The largest study ever conducted on the process of dying in the hospital was carried out in five university hospitals across the United States over a four-year period beginning in 1989 (SUPPORT Principal Investigators). In the first two-year phase of the project, 4,300 patients with a median age of sixty-five who were diagnosed with life-threatening illnesses, were enrolled. The SUPPORT investigators concluded that the dying process in the hospital was not satisfactory. For example, only 47 percent of physicians knew when their patients wanted to avoid cardiopulmonary resuscitation (CPR); 38 percent of patients who died spent ten or more days in an ICU preceding death; 46 percent of Do Not Resuscitate (DNR) orders were written within two days of death even though 79 percent of the patients had a DNR order; and for 50 percent of the conscious patients, families reported moderate to severe pain at least half the time in the three days preceding death. Even when a focused effort was made to reduce pain and to respect patient wishes regarding end-of-life care, no overall improvement in care or outcomes was made.

The technological imperative shapes activities and choices in the hospital even though death without high-technology intervention is valued by many in principle. One survey of nurses and physicians revealed that health professionals would not want aggressive life prolonging treatments for themselves, and many would decline aggressive care on the basis of age alone (Gillick, Hesse and Mazzapica). Approximately half of physicians and nurses interviewed in another study stated they had acted contrary to their own values by providing overly aggressive treatment (Solomon et al.).

Philosopher Daniel Callahan has noted that American society, including the institution of medicine, has lost a sense of the normal or natural life span, including the inevitability of decline and death. Callahan and other critics challenge the medical imperative of considering death as an option, one of several available to practitioners and consumers of health care (Callahan). Medicine pays little credence to the biological certainty of death; the tendency instead is to believe that dying results from disease or injury that may yield to advances in technology (McCue). Yet there is a lack of clarity about what constitutes normal aging and decline and what distinguishes them from disease.

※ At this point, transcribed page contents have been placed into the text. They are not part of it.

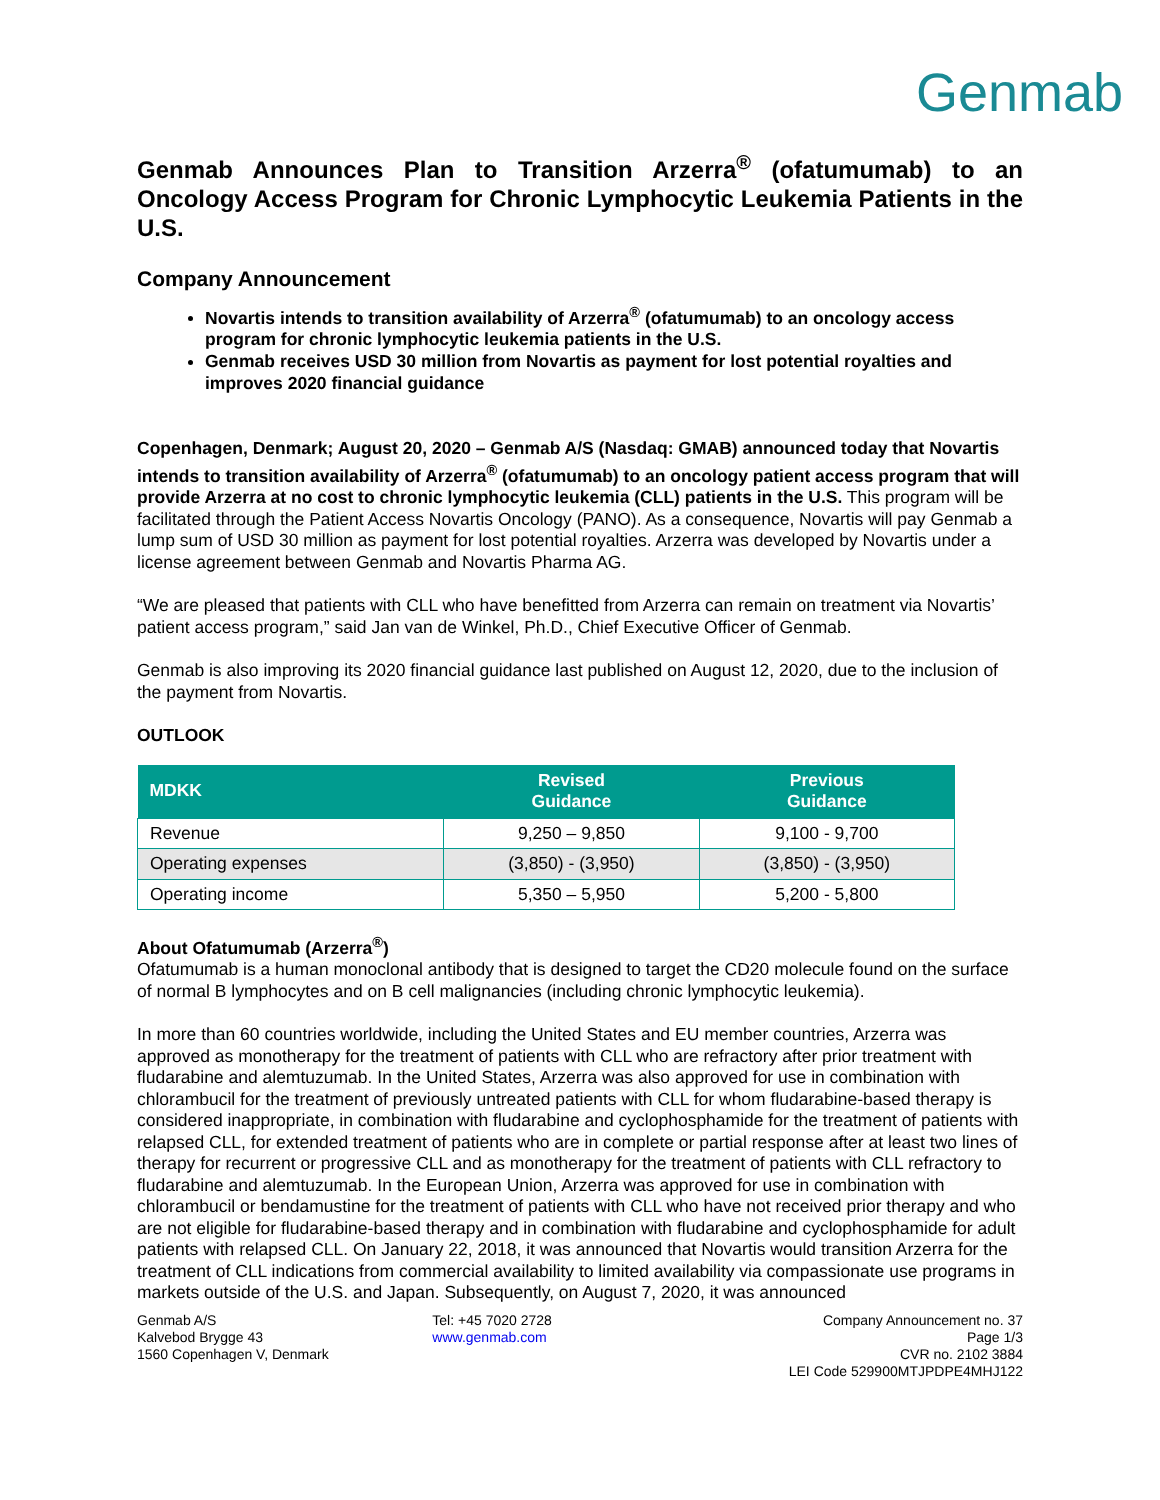Genmab
Genmab Announces Plan to Transition Arzerra<sup>®</sup> (ofatumumab) to an Oncology Access Program for Chronic Lymphocytic Leukemia Patients in the U.S.
Company Announcement
Novartis intends to transition availability of Arzerra<sup>®</sup> (ofatumumab) to an oncology access program for chronic lymphocytic leukemia patients in the U.S.
Genmab receives USD 30 million from Novartis as payment for lost potential royalties and improves 2020 financial guidance
Copenhagen, Denmark; August 20, 2020 – Genmab A/S (Nasdaq: GMAB) announced today that Novartis intends to transition availability of Arzerra<sup>®</sup> (ofatumumab) to an oncology patient access program that will provide Arzerra at no cost to chronic lymphocytic leukemia (CLL) patients in the U.S. This program will be facilitated through the Patient Access Novartis Oncology (PANO). As a consequence, Novartis will pay Genmab a lump sum of USD 30 million as payment for lost potential royalties. Arzerra was developed by Novartis under a license agreement between Genmab and Novartis Pharma AG.
“We are pleased that patients with CLL who have benefitted from Arzerra can remain on treatment via Novartis’ patient access program,” said Jan van de Winkel, Ph.D., Chief Executive Officer of Genmab.
Genmab is also improving its 2020 financial guidance last published on August 12, 2020, due to the inclusion of the payment from Novartis.
OUTLOOK
| MDKK | Revised Guidance | Previous Guidance |
| --- | --- | --- |
| Revenue | 9,250 – 9,850 | 9,100 - 9,700 |
| Operating expenses | (3,850) - (3,950) | (3,850) - (3,950) |
| Operating income | 5,350 – 5,950 | 5,200 - 5,800 |
About Ofatumumab (Arzerra<sup>®</sup>)
Ofatumumab is a human monoclonal antibody that is designed to target the CD20 molecule found on the surface of normal B lymphocytes and on B cell malignancies (including chronic lymphocytic leukemia).
In more than 60 countries worldwide, including the United States and EU member countries, Arzerra was approved as monotherapy for the treatment of patients with CLL who are refractory after prior treatment with fludarabine and alemtuzumab. In the United States, Arzerra was also approved for use in combination with chlorambucil for the treatment of previously untreated patients with CLL for whom fludarabine-based therapy is considered inappropriate, in combination with fludarabine and cyclophosphamide for the treatment of patients with relapsed CLL, for extended treatment of patients who are in complete or partial response after at least two lines of therapy for recurrent or progressive CLL and as monotherapy for the treatment of patients with CLL refractory to fludarabine and alemtuzumab. In the European Union, Arzerra was approved for use in combination with chlorambucil or bendamustine for the treatment of patients with CLL who have not received prior therapy and who are not eligible for fludarabine-based therapy and in combination with fludarabine and cyclophosphamide for adult patients with relapsed CLL. On January 22, 2018, it was announced that Novartis would transition Arzerra for the treatment of CLL indications from commercial availability to limited availability via compassionate use programs in markets outside of the U.S. and Japan. Subsequently, on August 7, 2020, it was announced
Genmab A/S
Kalvebod Brygge 43
1560 Copenhagen V, Denmark
Tel: +45 7020 2728
www.genmab.com
Company Announcement no. 37
Page 1/3
CVR no. 2102 3884
LEI Code 529900MTJPDPE4MHJ122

Family members are sometimes confronted with the choice of prolonging the life of a person who they consider to have died already as the result of a stroke, a coma, or other serious condition that destroys or masks the personality of the individual. Such social death, when the person can no longer express the same identity as before the health crisis, occurs days, weeks, months, or years before biological death, when the physical organism dies. The discrepancy between social and biological death is one of the most difficult features of contemporary medical decision-making.

The use of hospice programs, in which clinical, social, and spiritual support are given to dying persons and their families without the intention of prolonging life, began in the United States in 1974. Hospice embodies a philosophy, originating with Dr. Cicely Saunders in Great Britain, that pain control, dignity, and the reduction of spiritual and psychological suffering are the most important goals of patient care as death approaches. Hospice care, delivered both in the home and institutional setting, has been growing steadily since the 1980s. Yet in 1995 only about 17 percent of all deaths (all ages) took place in a hospice setting. The notion of palliative care, medical care that seeks to reduce and relieve symptoms of disease during the dying process without attempting to effect a cure or extend life, is gaining support and acceptance among health care practitioners and the public, but the desire to control and conquer end-stage disease still strongly influences most medical thought and action (Institute of Medicine 1997).